DullTrev writes: "The BBC News site is running a story about touch technology. Basically, haptics is the science of incorporating a sense of touch into technology. Scientists at the University of Tokyo have developed a sensor which can feel. So you could have a surgeon operating with a scalpel incorporating this technology, the scalpel could push back against the surgeon when he tries to slice and dice an artery. I'm sure there could be loads of applications for this technology - most uselessly the test these scientists have been doing - stopping cutting a hardboiled egg when you get to the yolk..."

2 of 87 comments (clear)

  1. Eggs aren't useless... by Igirisu · · Score: 3, Interesting

    IIRC, surgeons practice on eggs because they have the same sort of 'feel' as human internals do.

    ...Or am I thinking of oranges?
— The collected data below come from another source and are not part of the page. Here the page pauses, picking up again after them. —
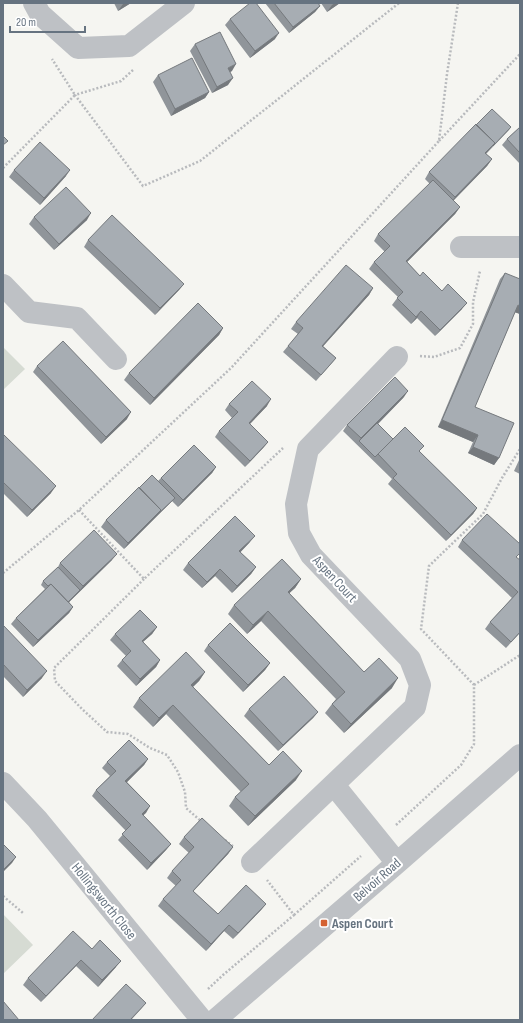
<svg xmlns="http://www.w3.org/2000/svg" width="523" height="1023" font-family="'Sofia Sans Condensed',sans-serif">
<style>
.green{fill:#d6dbd3}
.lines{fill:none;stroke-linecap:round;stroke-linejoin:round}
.path{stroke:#b8babd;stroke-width:2.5;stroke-dasharray:2 2;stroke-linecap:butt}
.street{stroke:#bec1c5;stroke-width:22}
.wall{fill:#90959a}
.shaded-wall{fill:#75797d}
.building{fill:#a7adb3;stroke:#75797d}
.poi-dot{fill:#d46232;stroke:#fff;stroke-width:1.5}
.labels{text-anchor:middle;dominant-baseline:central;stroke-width:4;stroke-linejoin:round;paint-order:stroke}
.street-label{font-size:14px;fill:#667380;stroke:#fff}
.poi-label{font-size:14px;font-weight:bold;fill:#667380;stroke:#fff;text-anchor:start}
</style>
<rect width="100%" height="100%" fill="#f5f5f1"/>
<path class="green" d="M3,347L25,369L3,390Z
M3,914L33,945L3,974Z"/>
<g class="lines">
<path class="path" d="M133,70L121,81L75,95L143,186L200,161L399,3
M439,141L520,54
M3,168L75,95L52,59
M420,356L434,357L460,348L473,324V302L480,271
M79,510L144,579L283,448
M3,573L79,510L231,368L439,141L447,74L458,3
M144,579L54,668L55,681L82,709L107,732L128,734L150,748L167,755L178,772L185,792L186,808L202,822
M474,685L520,655
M396,825L461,765L474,744V685L421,629L429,566L483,514L502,478L520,449
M225,840L234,847
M3,896L23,913
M294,915L361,856
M208,989L223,975L294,915L267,880"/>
<path class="street" d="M34,3L40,14L78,48L129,46L184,3
M461,247H520
M3,285L29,312L77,318L116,359
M3,783L37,819L202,1020
M334,785L397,863
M252,862L415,707L420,685L410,659L311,555L299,533L296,504L308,449L397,357
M215,1020L397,863L520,755"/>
</g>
<path class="wall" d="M114,3H131L118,11Z
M265,3H318L320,6L315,12L289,33Z
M321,3H340L327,12Z
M230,19L275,39L250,58L225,25Z
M195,44L232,71L230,72L228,85L212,93L190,51Z
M158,75L209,92L205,98L171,116L153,82Z
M511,127L509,130L486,154L492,159L487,166L453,201L460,207L455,214L407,262L420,276L462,309L435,336L417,318L411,324L392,305L398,297L369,269L374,262L385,252L374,241L378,234L430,184L425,179L429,172Z
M520,127V164L502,145L507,139Z
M14,170L66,176L40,205L9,177Z
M34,217L87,220L54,250L29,224Z
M88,240L184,284L179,290L155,315L84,247Z
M505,273L520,314L515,312L475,407L499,458L494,465L468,453L473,442L438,427L500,279Z
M373,288L369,295L323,346L336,358L331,364L316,381L283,352L298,334L291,329L296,322Z
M223,328L219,335L150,405L124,380L129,373Z
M37,366L127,419L101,444L33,372Z
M404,397L378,424L393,439L420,452L477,508L473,514L446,541L388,484L392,479L343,431L347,425Z
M229,404L267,406L250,424L268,442L263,448L245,467L215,437L219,431L232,418L225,410Z
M3,434L51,493L27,517L3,493Z
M520,458V474L514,471Z
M216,467L212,473L178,507L172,501L124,549L101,527L106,520L139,488L158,481L161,478Z
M462,540L517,558L520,633L506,648L485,629L490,622L512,598L458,547Z
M250,542L240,552L256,567L251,574L232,593L215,576L202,588L183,570L188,563Z
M112,560L69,602L73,607L69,613L33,647L11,624L16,618L45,589L41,585L43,581L58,567L60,563Z
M301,579L295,588L289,593L364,672L392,688L344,733L325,713L332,704L336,699L261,621L247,634L228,614L234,605Z
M3,625L42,678L23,697L3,676Z
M157,627L152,634L143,642L160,660L156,667L136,686L117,666L122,660L126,656L110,640L115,634Z
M208,645L270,663L265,670L243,692L204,651Z
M205,672L199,681L193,687L269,765L296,780L248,826L229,806L235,797L241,792L166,714L153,727L133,707L139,698Z
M249,709L318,712L313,718L278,751L244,716Z
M148,759L144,765L127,782L150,806L143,815L171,844L166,850L147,870L118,840L126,831L92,796L96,790L110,776L102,768L107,762Z
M184,837L233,847L228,854L193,891L218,914L266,904L261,910L233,939L224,931L206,951L158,906L163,899L176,886L167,878L172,871L189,853L179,844Z
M92,949L116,967L98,987L76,966L41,1002L23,985L28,978Z"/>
<path class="shaded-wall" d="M125,3H131L118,11L123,4Z
M335,3H340L327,12L332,5Z
M320,6L315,12L289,33L293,27Z
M279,33L275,39L250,58L255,51Z
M236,64L232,71L223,75L228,68Z
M233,78L228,85L212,93L217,87Z
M209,92L205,98L171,116L175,109Z
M495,143L490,149L481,159L485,153Z
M492,159L487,166L450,204L455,197Z
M70,170L66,176L40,205L44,198Z
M460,207L455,214L401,268L406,261Z
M91,213L87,220L54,250L59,244Z
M184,284L179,290L155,315L160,308Z
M373,288L369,295L318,352L322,346Z
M467,303L462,309L435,336L440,330Z
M518,305L520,306V314L514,312Z
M421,311L417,318L411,324L416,317Z
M223,328L219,335L150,405L154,398Z
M408,391L404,397L360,442L359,441L361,438Z
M271,399L267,406L244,430L249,423Z
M131,412L127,419L101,444L106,437Z
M442,420L478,435L473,442L438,427Z
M268,442L263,448L245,467L250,461Z
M473,447L499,458L494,465L468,453Z
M216,467L212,473L178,507L183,500Z
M56,486L51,493L27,517L32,510Z
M175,498L124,549L128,543L161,510Z
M477,508L473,514L446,541L451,535Z
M255,536L250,542L235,558L239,551Z
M117,554L112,560L63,608L65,604L80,590L83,586Z
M256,567L251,574L232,593L237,586Z
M220,569L215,576L202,588L207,582Z
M301,579L295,588L281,601L288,592Z
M73,607L69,613L33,647L38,640Z
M268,611L261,621L247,634L253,625Z
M157,627L152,634L137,647L142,641Z
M160,660L156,667L136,686L140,679Z
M270,663L265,670L243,692L248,685Z
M47,671L42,678L23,697L27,690Z
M205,672L199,681L185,694L191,685Z
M398,678L392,688L344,733L351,724Z
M173,705L166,714L153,727L159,718Z
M318,712L313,718L278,751L283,745Z
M148,759L144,765L121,788L125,781Z
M302,771L296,780L248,826L255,816Z
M150,806L146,813L137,821L142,814Z
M171,844L166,850L147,870L151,863Z
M233,847L228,854L188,897L193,891Z
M16,857L12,863L3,872V870Z
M266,904L261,910L233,939L238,933Z
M229,925L224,931L206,951L211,944Z
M81,960L76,966L41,1002L46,996Z
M121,961L116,967L98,987L102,980Z
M146,1003L141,1009L131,1020H130Z"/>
<path class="building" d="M250,3H256L279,33L255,51L230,19Z
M274,3H318L320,6L293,27Z
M220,32L236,64L228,68L233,78L217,87L195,44Z
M192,58L209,92L175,109L158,75Z
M492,109L511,127L493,146L495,143L476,125Z
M476,124L495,143L485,153L492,159L455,197L429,172Z
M520,127V153L507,139Z
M3,136L8,141L3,145Z
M40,142L70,170L44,198L14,170Z
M433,180L460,207L406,261L420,276L423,272L442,291L448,284L467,303L440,330L421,311L416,317L397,298L403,292L374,262L390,246L378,234Z
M66,187L91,213L59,244L34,217Z
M112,215L184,284L160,308L88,240Z
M346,265L373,288L322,346L336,358L321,375L288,346L303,328L296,322Z
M505,273L520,279V306L518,305L475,407L514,423L499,458L473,447L478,435L442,420Z
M198,303L223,328L154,398L129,373Z
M63,341L131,412L106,437L37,366Z
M395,377L408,391L361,438L347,425Z
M252,381L271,399L249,423L268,442L250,461L219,431L238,412L229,404Z
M377,423L393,439L375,457L359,441Z
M405,427L424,446L419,451L477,508L451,535L393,478L397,474L378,454Z
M3,434L56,486L32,510L3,482Z
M194,445L216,467L183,500L161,478Z
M152,475L175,498L159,513L161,510L139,488Z
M139,487L161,510L128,543L106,520Z
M487,514L520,544V553L516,557L520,560V632L511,642L490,622L518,592L462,540Z
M235,516L255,536L239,551L256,567L237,586L220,569L207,582L188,563Z
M94,530L117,554L83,586L60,563Z
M282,559L301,579L288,592L364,672L379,658L398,678L351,724L332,704L345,692L268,611L253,625L234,605Z
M58,567L80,590L68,602L51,584L48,586L43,581Z
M51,584L73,607L38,640L16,618Z
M140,610L157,627L142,641L160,660L140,679L122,660L131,651L115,634Z
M230,623L270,663L248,685L208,645Z
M3,625L47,671L27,690L3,664Z
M186,652L205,672L191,685L269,765L283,751L302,771L255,816L235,797L249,784L173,705L159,718L139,698Z
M284,676L318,712L283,745L249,709Z
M129,740L148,759L125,781L150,806L142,814L171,844L151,863L122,834L131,825L96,790L116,771L107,762Z
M202,818L233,847L193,891L218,914L246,885L266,904L238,933L229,925L211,944L163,899L181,880L172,871L194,847L184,837Z
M3,844L16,857L3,870Z
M73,931L92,949L100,940L121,961L102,980L81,960L46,996L28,978Z
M126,984L146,1003L130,1020H92Z
M3,1001L19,1020H3Z"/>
<rect class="poi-dot" x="320" y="919" width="8" height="8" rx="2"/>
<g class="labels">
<g class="street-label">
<text transform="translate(335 579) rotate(47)">Aspen Court</text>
<text transform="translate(377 880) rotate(-41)">Belvoir Road</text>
<text transform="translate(104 901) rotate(51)">Hollingsworth Close</text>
</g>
<g class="poi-label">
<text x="332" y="923">Aspen Court</text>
</g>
</g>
<rect width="523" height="1023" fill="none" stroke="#667380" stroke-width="8"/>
<path d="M10 26v6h75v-6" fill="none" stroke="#667380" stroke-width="2"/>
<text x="16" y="26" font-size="12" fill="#667380" stroke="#ffffff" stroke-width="3" paint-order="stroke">20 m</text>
</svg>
They have the same properties as human skin, ISTR.

    Anyway - would you rather they test this out on real living tissue (e.g. your heart) or on something which is already dead and gives a similar consistency/texture/feel?

    I know which I'd rather they try first.

    --
    Igirisu

  2. Its beyond experimentation by Alomex · · Score: 3, Interesting

    I attended a presentation by a French team three years ago, in which they had actually used feedback scalpels in the operating room.

    The doctor usually stops cutting well before any feedback is felt, but sometimes it goes near the feedback and overrides it, because his visual inspection is better than the PET scan used to determine feedback levels. The feedback is simply a way to tell a doctor "stop, are you sure about what you are doing?".

    They also had samples of robots sawing bones, opening crania and doing, get this, prostate inspections. By the end of the presentation all the males in the room had placed our hands instinctively covering that sensitive area.